• **SUPPLIED PASSAGE**:
/---

# CJ plow setup - going on a 02 TJ



## treegump (Sep 15, 2008)

How do I do it? I was told that there would need to be some frame modifications...has anyone done it? I have a buddy wanting a snow plow for his stock 2002 TJ (I think he's planning on putting bigger tires on it...possibly a lift-but not huge). I know another guy that has a plow fabbed up for a cj. Anyone ever do this?


----------



## theplowmeister (Nov 14, 2006)

aaaaa what brand of plow? I got my Fisher truckside mount (along with the plow) from Fisher for my 00 TJ


----------



## treegump (Sep 15, 2008)

ooops. sorry about that. Its a meyer ST-90 .


----------



## sefh (Oct 18, 2005)

I have a CJ with meyer plow on it. I don't think this can be done. If I remember your front pumpkin is on the drivers side and a CJ is on the passengers side. You would be better off going to Meyer and buying a truck mount. The pump mount might work, not sure. I think the frame rail is wider on a TJ than a CJ. Do some quick measuring to make sure. If you are a good fabricator than anything could work.


----------



## '76cj5 (Dec 12, 2003)

Yes the TJ frame is much wider than a CJ frame.


----------

\---

• **RECORD SET**:
/---

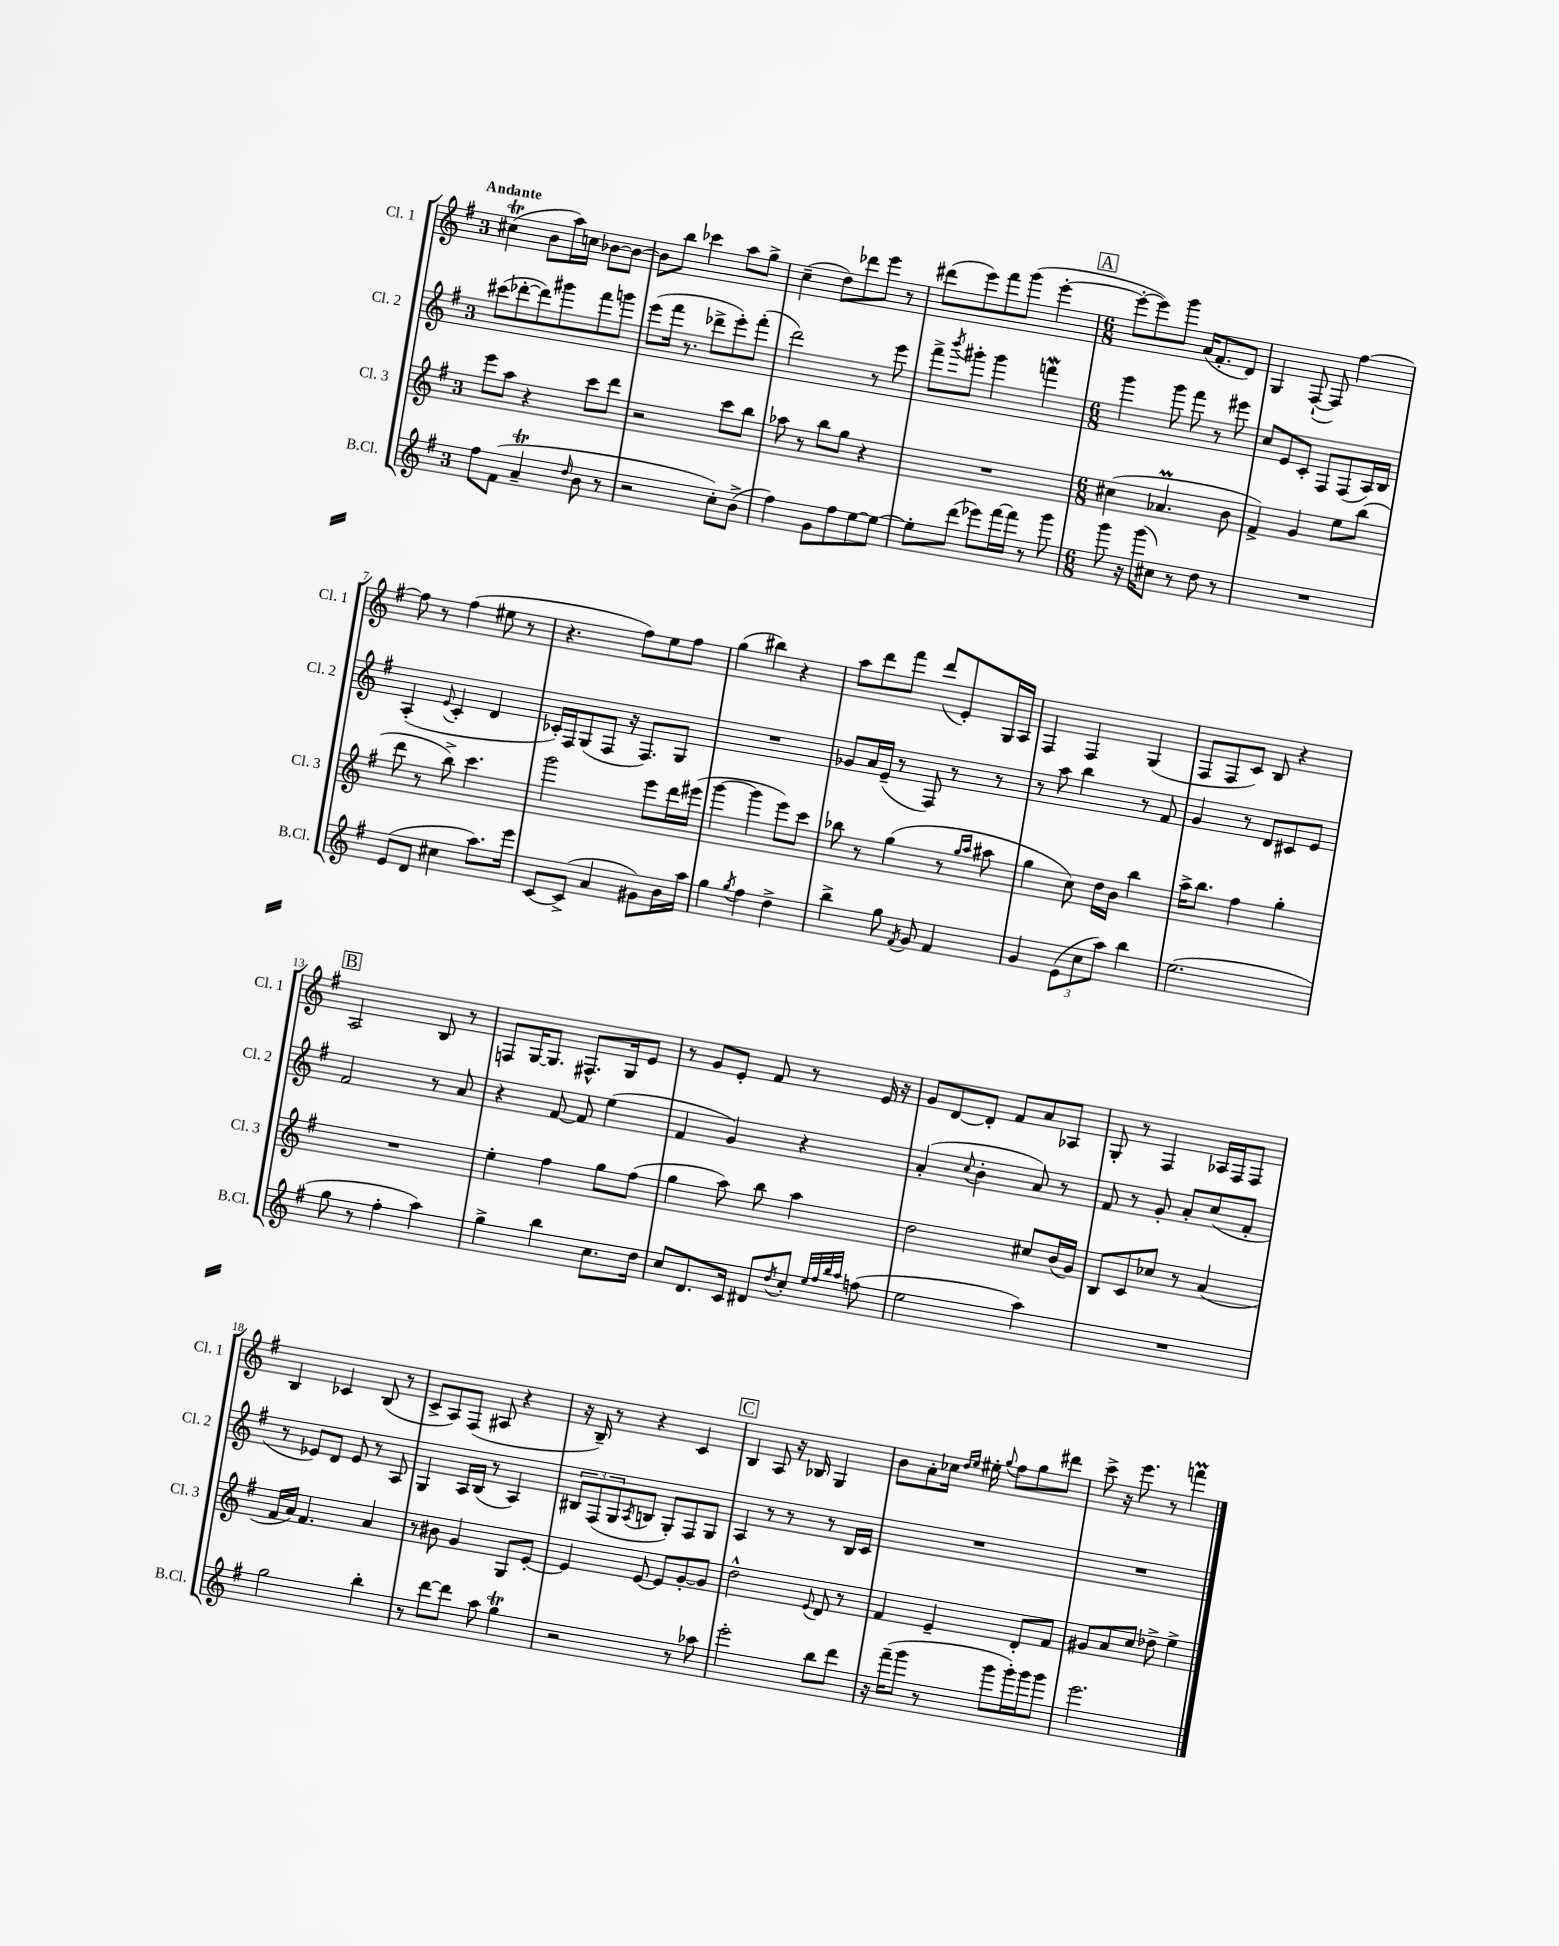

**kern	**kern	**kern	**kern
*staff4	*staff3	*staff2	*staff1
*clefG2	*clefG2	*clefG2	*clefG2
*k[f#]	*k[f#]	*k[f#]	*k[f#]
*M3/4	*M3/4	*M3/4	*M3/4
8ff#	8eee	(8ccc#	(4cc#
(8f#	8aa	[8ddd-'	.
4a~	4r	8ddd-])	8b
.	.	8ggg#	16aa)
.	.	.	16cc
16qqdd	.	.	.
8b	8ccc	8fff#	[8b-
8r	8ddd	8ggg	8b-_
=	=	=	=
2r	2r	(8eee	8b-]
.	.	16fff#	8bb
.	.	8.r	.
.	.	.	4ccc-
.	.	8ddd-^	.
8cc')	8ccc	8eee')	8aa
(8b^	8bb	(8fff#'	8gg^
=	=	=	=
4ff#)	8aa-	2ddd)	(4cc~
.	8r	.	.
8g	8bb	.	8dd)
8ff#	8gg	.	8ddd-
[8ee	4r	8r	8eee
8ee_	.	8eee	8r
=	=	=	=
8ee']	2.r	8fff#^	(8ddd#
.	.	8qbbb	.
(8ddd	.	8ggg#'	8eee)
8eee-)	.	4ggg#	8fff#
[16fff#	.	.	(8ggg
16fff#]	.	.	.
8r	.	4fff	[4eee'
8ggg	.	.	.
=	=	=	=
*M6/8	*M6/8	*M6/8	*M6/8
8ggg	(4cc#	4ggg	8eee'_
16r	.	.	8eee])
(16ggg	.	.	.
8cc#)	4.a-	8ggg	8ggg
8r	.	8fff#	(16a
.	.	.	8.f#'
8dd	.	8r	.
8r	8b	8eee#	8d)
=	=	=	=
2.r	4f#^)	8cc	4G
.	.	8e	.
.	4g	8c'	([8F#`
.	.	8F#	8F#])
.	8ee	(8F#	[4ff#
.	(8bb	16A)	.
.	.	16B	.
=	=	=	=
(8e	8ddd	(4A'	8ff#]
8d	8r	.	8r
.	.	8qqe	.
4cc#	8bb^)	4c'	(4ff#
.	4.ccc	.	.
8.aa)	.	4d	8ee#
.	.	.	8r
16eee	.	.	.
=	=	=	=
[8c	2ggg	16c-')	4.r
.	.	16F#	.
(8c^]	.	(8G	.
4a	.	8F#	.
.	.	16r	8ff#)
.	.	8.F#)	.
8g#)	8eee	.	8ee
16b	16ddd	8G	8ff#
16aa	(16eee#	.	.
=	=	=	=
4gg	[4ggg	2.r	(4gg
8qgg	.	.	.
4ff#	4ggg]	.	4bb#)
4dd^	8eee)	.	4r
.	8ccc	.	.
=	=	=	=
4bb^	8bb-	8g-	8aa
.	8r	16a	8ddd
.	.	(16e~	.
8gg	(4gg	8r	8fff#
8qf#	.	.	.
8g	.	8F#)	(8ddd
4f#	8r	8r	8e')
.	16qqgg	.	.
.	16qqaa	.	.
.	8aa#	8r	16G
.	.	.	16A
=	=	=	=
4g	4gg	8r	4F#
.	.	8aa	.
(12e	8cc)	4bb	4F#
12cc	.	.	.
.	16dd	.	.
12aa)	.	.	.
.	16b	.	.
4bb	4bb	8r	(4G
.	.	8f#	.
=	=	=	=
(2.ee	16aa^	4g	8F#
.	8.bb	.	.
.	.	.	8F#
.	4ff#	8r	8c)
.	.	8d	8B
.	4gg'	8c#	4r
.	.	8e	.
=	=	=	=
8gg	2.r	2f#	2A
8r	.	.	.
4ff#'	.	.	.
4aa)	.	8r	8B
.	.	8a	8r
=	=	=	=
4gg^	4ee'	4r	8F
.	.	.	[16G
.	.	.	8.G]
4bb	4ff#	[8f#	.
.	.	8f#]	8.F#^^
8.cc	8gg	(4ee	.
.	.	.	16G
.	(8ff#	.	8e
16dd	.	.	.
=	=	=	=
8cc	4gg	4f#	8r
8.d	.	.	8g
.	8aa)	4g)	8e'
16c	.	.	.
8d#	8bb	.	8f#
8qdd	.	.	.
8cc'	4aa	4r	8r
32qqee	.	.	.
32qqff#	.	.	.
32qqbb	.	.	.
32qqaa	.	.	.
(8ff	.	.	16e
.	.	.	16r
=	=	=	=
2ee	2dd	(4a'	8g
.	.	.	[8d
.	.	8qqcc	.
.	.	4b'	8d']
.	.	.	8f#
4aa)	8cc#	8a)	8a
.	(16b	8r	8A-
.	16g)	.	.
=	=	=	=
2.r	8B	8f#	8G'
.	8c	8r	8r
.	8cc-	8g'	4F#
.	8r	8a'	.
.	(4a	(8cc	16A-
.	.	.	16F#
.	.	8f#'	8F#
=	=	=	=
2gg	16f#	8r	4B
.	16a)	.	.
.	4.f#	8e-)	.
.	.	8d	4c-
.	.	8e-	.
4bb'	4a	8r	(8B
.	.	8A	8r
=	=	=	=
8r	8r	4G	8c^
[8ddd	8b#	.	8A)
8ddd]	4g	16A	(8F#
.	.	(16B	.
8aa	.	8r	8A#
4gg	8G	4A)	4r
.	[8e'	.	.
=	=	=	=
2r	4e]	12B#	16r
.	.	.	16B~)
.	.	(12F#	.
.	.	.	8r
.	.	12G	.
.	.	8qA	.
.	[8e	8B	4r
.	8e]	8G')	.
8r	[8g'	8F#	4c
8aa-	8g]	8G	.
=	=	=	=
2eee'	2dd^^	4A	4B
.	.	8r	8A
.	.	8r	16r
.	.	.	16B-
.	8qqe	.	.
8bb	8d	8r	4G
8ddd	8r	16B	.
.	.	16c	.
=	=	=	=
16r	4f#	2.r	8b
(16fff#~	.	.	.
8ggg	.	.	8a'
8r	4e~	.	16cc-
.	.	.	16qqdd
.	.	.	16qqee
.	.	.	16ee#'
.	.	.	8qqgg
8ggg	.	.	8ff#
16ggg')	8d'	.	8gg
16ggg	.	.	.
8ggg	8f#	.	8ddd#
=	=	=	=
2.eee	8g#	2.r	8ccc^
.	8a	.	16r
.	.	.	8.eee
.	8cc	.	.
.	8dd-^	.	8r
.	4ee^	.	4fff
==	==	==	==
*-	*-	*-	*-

\---

• **PROBLEMS TO WORK ON**:
1) Answer the following from the plow-mounting thread, one line each:
(a) Which brand and model of plow does treegump name?
(b) From whom did theplowmeister get the Fisher truckside mount?
(c) According to sefh, on which side is a CJ's front pumpkin?
2) List every distinct username that posts in the plow-mounting thread.
3) Reproduce verbatim the part of the plow-mounting thread that opens with the words containing "## sefh (Oct" and closes with "anything could work.".

• **RESPONSES IN ORDER**:
1)
(a) A Meyer ST-90.
(b) From Fisher.
(c) The passenger side.

2)
treegump
theplowmeister
sefh
'76cj5

3)
## sefh (Oct 18, 2005)

I have a CJ with meyer plow on it. I don't think this can be done. If I remember your front pumpkin is on the drivers side and a CJ is on the passengers side. You would be better off going to Meyer and buying a truck mount. The pump mount might work, not sure. I think the frame rail is wider on a TJ than a CJ. Do some quick measuring to make sure. If you are a good fabricator than anything could work.